▶ **TEXT BLOCK**

########

10:46 AM EST on February 23, 2011

Steve Cuozzo columns about street reclamation are usually so divorced from reality that we've been letting him go unchallenged for a while. The insanity is usually self-evident.

Steve Cuozzo. Photo: New York Post

His latest screed against the 34th Street busway is no different. It's got all the usual fearmongering ("be afraid," is the mantra), contradictions (in one breath, DOT is "advancing the project in secrecy," in the next, it is meeting with the local BID and community boards -- how secretive!), and lack of concern for anyone who rides a bus or walks.

There's one hallucinatory claim in today's Cuozzo column that just begs to be debunked: the idea that giving more space to transit and pedestrians constitutes "reckless disregard for consequences to one of the world's great shopping and business districts." Because, as we all know, what makes Midtown Manhattan special isn't the walkable blocks or terrific transit access -- it's the unfettered ease of driving through town.

Cuozzo can't muster any sources to go on the record and bolster his assertion, unless you count his coup de grace -- David Letterman's reference to the Times Square plazas as "a petting zoo." Maybe that's because the actual representatives of those great shopping and business districts strongly support the street reclamations in Midtown.

Here's Dan Biederman, director of the 34th Street Partnership, in an interview with Streetsblog last summer:

    • "In general, we think that the DOT's initiative of adding more public space to roadbeds is very much the right answer."
    • On the pedestrian plaza planned for 34th Street: "We are supportive of some added space for pedestrians between Fifth and Sixth."

########

▶ **COMPLETE THE FOLLOWING**
1: Answer these questions using the post about the 34th Street busway:
(a) What project does Cuozzo's latest column attack?
(b) Whose remark does the post call Cuozzo's "coup de grace," and what was it?
(c) What organization does Dan Biederman direct?
2: Continue the post about the 34th Street busway from its last line.

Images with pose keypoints
########

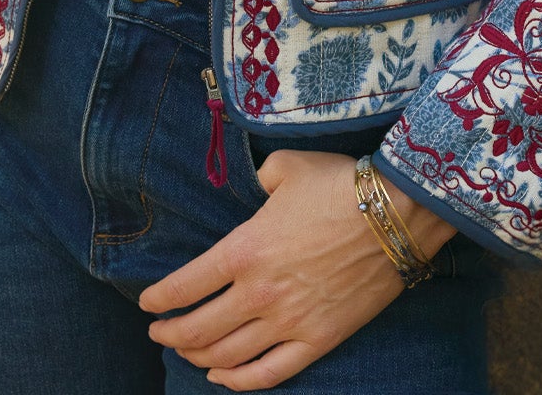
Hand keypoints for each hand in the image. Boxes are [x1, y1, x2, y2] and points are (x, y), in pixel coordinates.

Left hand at [139, 150, 456, 389]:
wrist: (393, 214)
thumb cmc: (338, 185)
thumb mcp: (288, 167)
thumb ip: (262, 178)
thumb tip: (260, 187)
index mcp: (244, 250)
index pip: (186, 285)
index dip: (160, 297)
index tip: (148, 303)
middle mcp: (258, 293)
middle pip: (199, 328)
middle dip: (171, 334)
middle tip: (159, 333)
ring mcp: (288, 322)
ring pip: (228, 355)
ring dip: (198, 357)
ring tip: (186, 352)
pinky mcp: (317, 340)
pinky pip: (269, 373)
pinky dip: (239, 382)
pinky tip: (223, 378)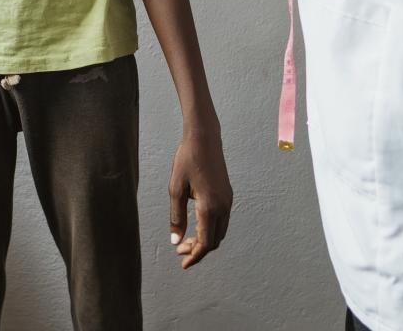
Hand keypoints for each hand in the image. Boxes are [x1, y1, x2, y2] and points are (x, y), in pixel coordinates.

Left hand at [168, 128, 232, 268]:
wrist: (204, 139)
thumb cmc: (187, 160)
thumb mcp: (175, 188)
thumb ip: (176, 217)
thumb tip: (176, 241)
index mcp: (209, 206)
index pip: (205, 242)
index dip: (195, 256)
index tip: (183, 263)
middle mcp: (223, 206)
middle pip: (214, 241)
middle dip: (198, 250)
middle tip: (179, 251)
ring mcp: (227, 201)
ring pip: (219, 232)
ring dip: (204, 240)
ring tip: (185, 240)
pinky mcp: (227, 195)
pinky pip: (221, 220)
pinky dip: (210, 229)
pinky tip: (195, 226)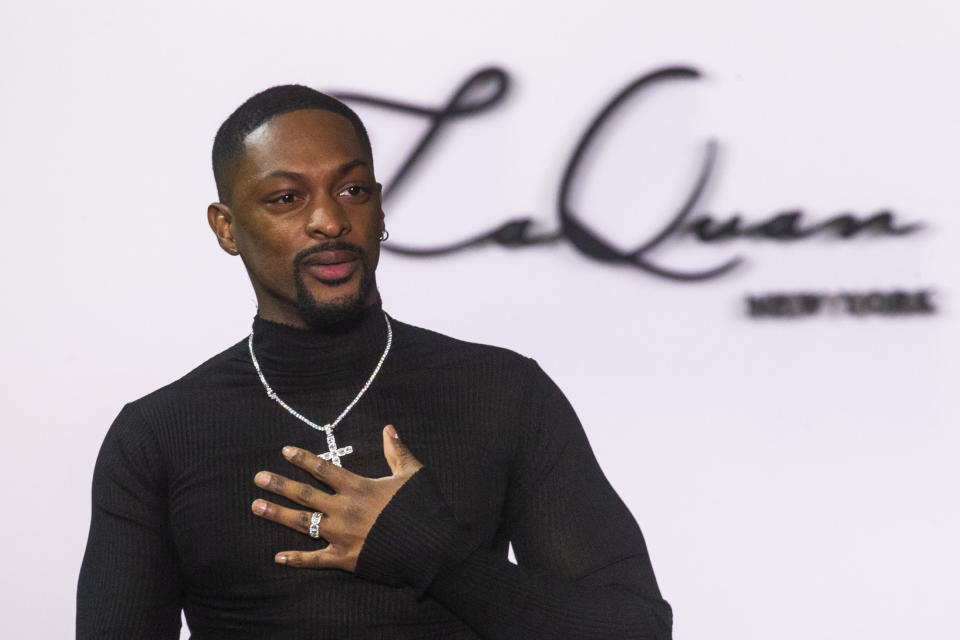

########

▶ **RESPONSES PER TASK**
1:
(a) The 34th Street busway.
(b) David Letterman's, who called the Times Square plazas "a petting zoo."
(c) The 34th Street Partnership.

2:
    • On deliveries: "The past history on Broadway is that DOT finds ways to deal with that. I'm hearing absolutely no screaming or yelling about how the Broadway boulevard is killing this or killing that."

There's also this response Biederman gave to the Times when asked about the idea of a large-scale bike-share last December: "Almost every one of the mayor and the transportation commissioner’s innovations in the area of street life have been good for New York."

In an interview with Streetsblog San Francisco in 2009, Times Square Alliance President Tim Tompkins had this to say to skeptics of street reclamations:

Pedestrianization of a former roadway is a mixture of art and science. There are people who have studied this -- you know, what do people do in public spaces -- and sometimes it works, sometimes it doesn’t. It has to do with design, management, the nature of the space, what’s going on around it. So it’s not an easy thing to get right. One of the great things about this commissioner and mayor is that they’re willing to experiment and see what happens.

The positions of Midtown's business leaders are not difficult for a columnist like Cuozzo to track down. Who exactly is being secretive here?